Rewrite the listing below with every "elevation (m)" changed to "elevation in meters", keeping everything else the same.

Stored dataset items
╔══

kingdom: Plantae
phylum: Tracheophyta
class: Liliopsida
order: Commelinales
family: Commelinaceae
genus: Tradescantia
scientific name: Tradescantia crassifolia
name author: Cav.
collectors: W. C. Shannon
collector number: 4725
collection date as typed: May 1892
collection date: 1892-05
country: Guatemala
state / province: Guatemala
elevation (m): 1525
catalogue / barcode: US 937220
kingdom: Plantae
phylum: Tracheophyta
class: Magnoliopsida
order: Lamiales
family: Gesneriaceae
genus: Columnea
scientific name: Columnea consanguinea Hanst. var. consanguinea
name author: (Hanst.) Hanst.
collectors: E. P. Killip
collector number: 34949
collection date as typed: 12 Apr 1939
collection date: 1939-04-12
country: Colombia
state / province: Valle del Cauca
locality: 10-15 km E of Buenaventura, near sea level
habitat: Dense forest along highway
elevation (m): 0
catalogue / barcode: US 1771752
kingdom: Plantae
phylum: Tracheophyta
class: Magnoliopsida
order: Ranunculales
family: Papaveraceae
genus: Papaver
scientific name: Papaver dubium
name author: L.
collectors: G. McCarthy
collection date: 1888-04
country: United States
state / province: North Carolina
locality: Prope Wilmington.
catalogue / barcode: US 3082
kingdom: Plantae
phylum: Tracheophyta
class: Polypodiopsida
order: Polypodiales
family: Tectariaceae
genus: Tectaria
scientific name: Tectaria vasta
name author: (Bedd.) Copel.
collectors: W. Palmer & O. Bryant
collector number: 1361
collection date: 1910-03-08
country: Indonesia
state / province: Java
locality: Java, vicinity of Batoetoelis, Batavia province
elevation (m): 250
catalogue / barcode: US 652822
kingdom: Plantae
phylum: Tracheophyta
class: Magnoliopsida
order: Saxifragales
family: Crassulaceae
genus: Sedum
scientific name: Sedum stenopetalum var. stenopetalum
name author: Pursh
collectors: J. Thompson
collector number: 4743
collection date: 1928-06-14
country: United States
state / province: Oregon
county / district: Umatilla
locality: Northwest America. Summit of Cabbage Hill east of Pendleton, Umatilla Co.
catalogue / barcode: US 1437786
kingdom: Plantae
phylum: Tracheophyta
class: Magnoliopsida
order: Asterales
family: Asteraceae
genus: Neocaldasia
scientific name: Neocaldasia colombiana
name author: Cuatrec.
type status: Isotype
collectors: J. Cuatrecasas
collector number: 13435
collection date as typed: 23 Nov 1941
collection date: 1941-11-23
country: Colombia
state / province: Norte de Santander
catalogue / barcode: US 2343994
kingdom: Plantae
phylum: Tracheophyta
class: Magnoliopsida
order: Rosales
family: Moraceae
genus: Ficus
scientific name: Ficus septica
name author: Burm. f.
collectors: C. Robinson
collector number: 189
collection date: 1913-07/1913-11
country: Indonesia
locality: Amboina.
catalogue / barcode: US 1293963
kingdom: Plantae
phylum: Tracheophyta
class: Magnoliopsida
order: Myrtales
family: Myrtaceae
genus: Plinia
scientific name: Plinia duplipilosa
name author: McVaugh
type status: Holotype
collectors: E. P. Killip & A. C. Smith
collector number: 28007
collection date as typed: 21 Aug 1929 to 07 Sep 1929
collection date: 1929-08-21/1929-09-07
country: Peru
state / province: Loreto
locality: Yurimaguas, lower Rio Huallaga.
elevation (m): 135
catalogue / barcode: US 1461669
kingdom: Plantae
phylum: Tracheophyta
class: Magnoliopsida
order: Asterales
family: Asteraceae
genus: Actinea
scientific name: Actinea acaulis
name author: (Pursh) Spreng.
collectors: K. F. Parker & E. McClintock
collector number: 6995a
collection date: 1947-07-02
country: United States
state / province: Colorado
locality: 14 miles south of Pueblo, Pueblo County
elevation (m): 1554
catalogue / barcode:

╚══

## Solution
kingdom: Plantae
phylum: Tracheophyta
class: Liliopsida
order: Commelinales
family: Commelinaceae
genus: Tradescantia
scientific name: Tradescantia crassifolia
name author: Cav.
collectors: W. C. Shannon
collector number: 4725
collection date as typed: May 1892
collection date: 1892-05
country: Guatemala
state / province: Guatemala
elevation in meters: 1525
catalogue / barcode: US 937220
kingdom: Plantae
phylum: Tracheophyta
class: Magnoliopsida
order: Lamiales
family: Gesneriaceae
genus: Columnea
scientific name: Columnea consanguinea Hanst. var. consanguinea
name author: (Hanst.) Hanst.
collectors: E. P. Killip
collector number: 34949
collection date as typed: 12 Apr 1939
collection date: 1939-04-12
country: Colombia
state / province: Valle del Cauca
locality: 10-15 km E of Buenaventura, near sea level
habitat: Dense forest along highway
elevation in meters: 0
catalogue / barcode: US 1771752
kingdom: Plantae
phylum: Tracheophyta
class: Magnoliopsida
order: Ranunculales
family: Papaveraceae
genus: Papaver
scientific name: Papaver dubium
name author: L.
collectors: G. McCarthy
collection date: 1888-04
country: United States
state / province: North Carolina
locality: Prope Wilmington.
catalogue / barcode: US 3082
kingdom: Plantae
phylum: Tracheophyta
class: Polypodiopsida
order: Polypodiales
family: Tectariaceae
genus: Tectaria
scientific name: Tectaria vasta
name author: (Bedd.) Copel.
collectors: W. Palmer & O. Bryant
collector number: 1361
collection date: 1910-03-08
country: Indonesia
state / province: Java
locality: Java, vicinity of Batoetoelis, Batavia province
elevation in meters: 250
catalogue / barcode: US 652822
kingdom: Plantae
phylum: Tracheophyta
class: Magnoliopsida
order: Saxifragales
family: Crassulaceae
genus: Sedum
scientific name: Sedum stenopetalum var. stenopetalum
name author: Pursh
collectors: J. Thompson
collector number: 4743
collection date: 1928-06-14
country: United States
state / province: Oregon
county / district: Umatilla
locality: Northwest America. Summit of Cabbage Hill east of Pendleton, Umatilla Co.
catalogue / barcode: US 1437786
kingdom: Plantae
phylum: Tracheophyta
class: Magnoliopsida
order: Asterales
family: Asteraceae
genus: Neocaldasia
scientific name: Neocaldasia colombiana
name author: Cuatrec.
type status: Isotype
collectors: J. Cuatrecasas
collector number: 13435
collection date as typed: 23 Nov 1941
collection date: 1941-11-23
country: Colombia
state / province: Norte de Santander
catalogue / barcode: US 2343994
kingdom: Plantae
phylum: Tracheophyta
class: Magnoliopsida
order: Rosales
family: Moraceae
genus: Ficus
scientific name: Ficus septica
name author: Burm. f.
collectors: C. Robinson
collector number: 189
collection date: 1913-07/1913-11
country: Indonesia
locality: Amboina.
catalogue / barcode: US 1293963
kingdom: Plantae
phylum: Tracheophyta
class: Magnoliopsida
order: Myrtales
family: Myrtaceae
genus: Plinia
scientific name: Plinia duplipilosa
name author: McVaugh
type status: Holotype
collectors: E. P. Killip & A. C. Smith
collector number: 28007
collection date as typed: 21 Aug 1929 to 07 Sep 1929
collection date: 1929-08-21/1929-09-07
country: Peru
state / province: Loreto
locality: Yurimaguas, lower Rio Huallaga.
elevation in meters: 135
catalogue / barcode: US 1461669
kingdom: Plantae
phylum: Tracheophyta
class: Magnoliopsida
order: Asterales
family: Asteraceae
genus: Actinea
scientific name: Actinea acaulis
name author: (Pursh) Spreng.
collectors: K. F. Parker & E. McClintock
collector number: 6995a
collection date: 1947-07-02
country: United States
state / province: Colorado
locality: 14 miles south of Pueblo, Pueblo County
elevation in meters: 1554
catalogue / barcode:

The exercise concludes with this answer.